The forum was attended by bishops, clergy and lay representatives from each diocese, together with representatives from the US-based Episcopal Church, USPG, the Episcopal Church of the Philippines, the Diocese of Taiwan, the Anglican Church of Korea, and also ecumenical guests. International experts took part, along with local clergy who shared individual stories from those directly affected by the disaster.

… Arguing for an end to nuclear power, NSKK priest John Makito Aizawa said: “Both religiously and ethically, we cannot allow nuclear power plants to continue running. They produce deadly waste, which we have no way of processing into something safe.”

At the U.N., Jillian Abballe, the Advocacy Officer and Head of New York Office for the Anglican Communion, participated in a panel discussion about the role of faith communities in planting and nurturing the seed of climate responsibility.

Jillian said the Anglican Communion is speaking out about the environment and how to understand the world through a holistic theology that reconciles the people, the planet and prosperity.

She said: “The commitments we make as communities and global networks make a statement to the world and re-shape our imagination of mission and how we respond to such crises. For example, at the recent 17th session of the Anglican Consultative Council a resolution was passed that recognised the scale of the global climate emergency and encouraged all Anglican churches to live out what is called the fifth Mark of Mission – ‘to strive to safeguard the integrity of creation, and sustain and renew the life of the earth.’”

She highlighted the role of the Anglican Communion Environment Network in advocating for responsible environmental stewardship, support and leadership to local initiatives, and educating Anglicans as individuals and communities to become better stewards of creation.

Jillian said the Communion has begun to implement collaborative strategies across its provinces and working with the Environmental Network and the Anglican Alliance, it is bringing together development, relief and advocacy activities combined with capacity building and training.

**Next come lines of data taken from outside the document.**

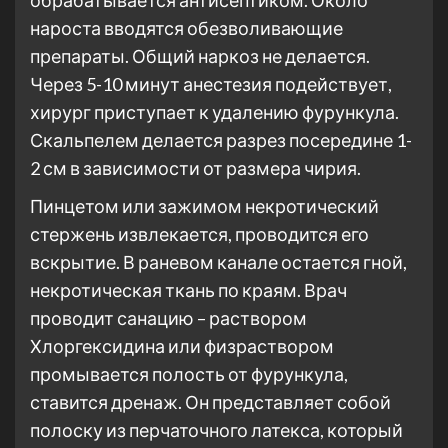
обрабатывается антисептиком. Около
нароста вводятся обезволивающие
препараты. Общий наркоз не делается.
Через 5-10 минут анестезия подействует,
хирург приступает к удалению фурункула.
Скальпелем делается разрез посередине 1-
2 см в зависимости от размера чирия.
Пинцетом или зажимом некротический
стержень извлекается, проводится его
вскрытие. В раневом канале остается гной,
некротическая ткань по краям. Врач
проводит санацию – раствором
Хлоргексидина или физраствором
промывается полость от фурункула,
ставится дренаж. Он представляет собой
полоску из перчаточного латекса, который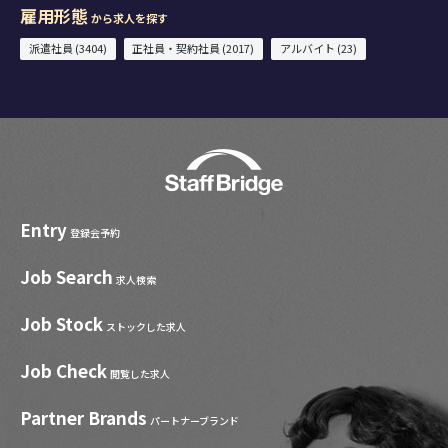
雇用形態
から求人を探す
派遣社員 (3404)
正社員・契約社員 (2017)
アルバイト (23)
Entry
登録会予約
Job Search
求人検索
Job Stock
ストックした求人
Job Check
閲覧した求人
Partner Brands
パートナーブランド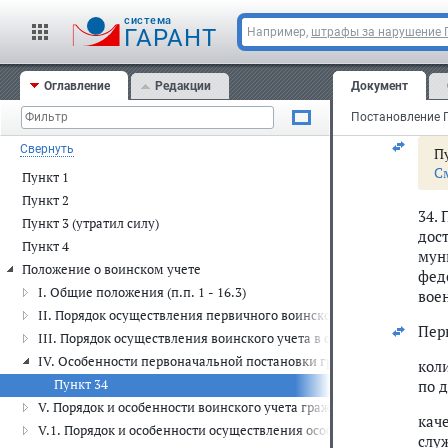
cистема
ГАРАНТ
Например,
штрафы за нарушение
Оглавление
Редакции
Документ
Свернуть
Пу
С
Пункт 1
Пункт 2
34.
Пункт 3 (утратил силу)
дос
Пункт 4
мун
Положение о воинском учете
фед
I. Общие положения (п.п. 1 - 16.3)
вое
II. Порядок осуществления первичного воинского учета в органах 
Пер
III. Порядок осуществления воинского учета в организациях (п.п. 2
IV. Особенности первоначальной постановки граждан на воинский 
кол
Пункт 34
по 
V. Порядок и особенности воинского учета граждан, проходящих 
кач
V.1. Порядок и особенности осуществления особого воинского учета 
слу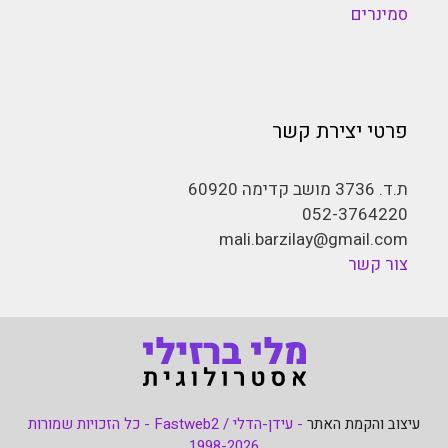
סמינרים
פרטי יצירת קשר
ת.ד. 3736 מושב קדימה 60920
052-3764220
mali.barzilay@gmail.com
צור קשר
עיצוב והקמת האתר
- עידן-הדלי / Fastweb2 - כל הזכויות שמורות
1998-2026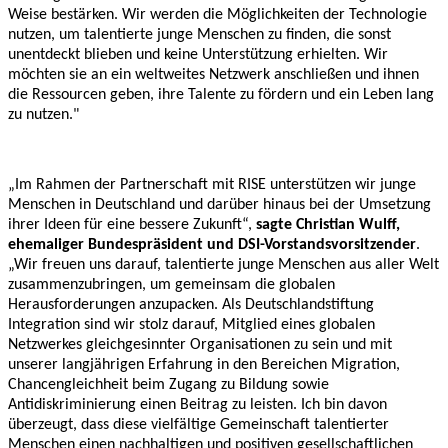
Weise bestärken. Wir werden die Möglichkeiten der Technologie
nutzen, um talentierte junge Menschen zu finden, die sonst
unentdeckt blieben und keine Unterstützung erhielten. Wir
möchten sie an ein weltweites Netzwerk anschließen und ihnen
die Ressourcen geben, ihre Talente zu fördern und ein Leben lang
zu nutzen."
„Im Rahmen der Partnerschaft mit RISE unterstützen wir junge
Menschen in Deutschland und darüber hinaus bei der Umsetzung
ihrer Ideen für eine bessere Zukunft“,
sagte Christian Wulff,
ehemaliger Bundespräsident und DSI-Vorstandsvorsitzender
.
„Wir freuen uns darauf, talentierte junge Menschen aus aller Welt
zusammenzubringen, um gemeinsam die globalen
Herausforderungen anzupacken. Als Deutschlandstiftung
Integration sind wir stolz darauf, Mitglied eines globalen
Netzwerkes gleichgesinnter Organisationen zu sein und mit
unserer langjährigen Erfahrung in den Bereichen Migration,
Chancengleichheit beim Zugang zu Bildung sowie
Antidiskriminierung einen Beitrag zu leisten. Ich bin davon
überzeugt, dass diese vielfältige Gemeinschaft talentierter
Menschen einen nachhaltigen und positiven gesellschaftlichen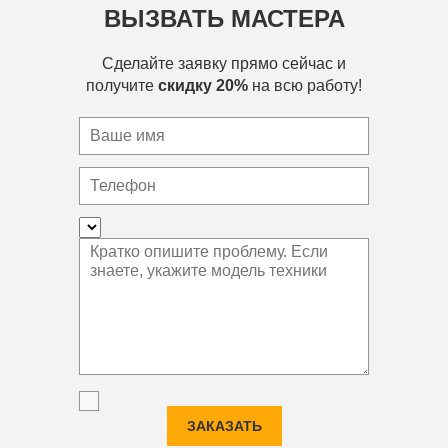
ВЫЗВАТЬ МАСТЕРА
Сделайте заявку прямо сейчас и
получите
скидку 20%
на всю работу!
ЗАКАЗАТЬ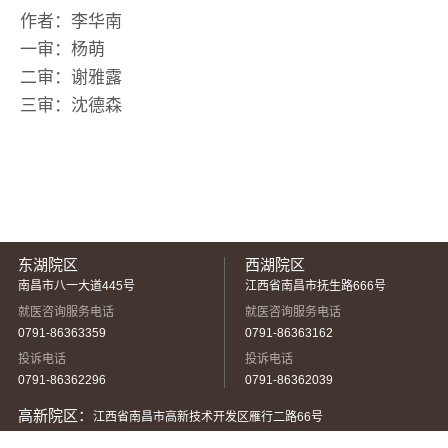
作者：李华南
一审：杨萌
二审：谢雅露
三审：沈德森
东湖院区
西湖院区
南昌市八一大道445号
江西省南昌市抚生路666号
就医咨询服务电话
就医咨询服务电话
0791-86363359
0791-86363162
投诉电话
投诉电话
0791-86362296
0791-86362039
高新院区：
江西省南昌市高新技术开发区雁行二路66号
就医咨询服务电话：
0791-82718011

…Responding to questions, Jillian said: “there is urgent action that needs to be taken that we possibly haven’t fully imagined. . . I hope in our faith traditions we can call up the spirituality to usher us into an era where we can have that imagination to create new solutions.”

Finally, Anglicans worldwide are being encouraged to take action to combat air pollution.

Resolutions from the Anglican Consultative Council meeting in Hong Kong [which took place April 28-May 5, 2019], published this week, recognise that there is a global climate emergency and encourages all Anglican churches to live out the fifth Mark of Mission – “to strive to safeguard the integrity of creation, and sustain and renew the life of the earth.”

Calls to action from the environmental resolution include: a day of public repentance and a Lenten fast for creation; sustainable living action plans, resources and policies to minimise waste, increase use of renewable energies and incorporate “creation care” into liturgy; identifying climate threats and running strategic planning conferences on the sustainable development goals and climate change, and encouraging the Lambeth Conference 2020 to be as environmentally sustainable as possible.

World Environment Day is being hosted by China this year and Bishop Andrew Chan of Western Kowloon in the Hong Kong Sheng Kung Hui, has written a prayer for the day which is available on the ACEN Green Anglicans website along with sermon and liturgy resources.

According to the site there are 4.2 million deaths every year as a result of exposure to ambient (outdoor) air pollution, while 91 per cent of the world’s population lives in places where air quality exceeds WHO guideline limits. It also states that more people die from air pollution than HIV and Malaria.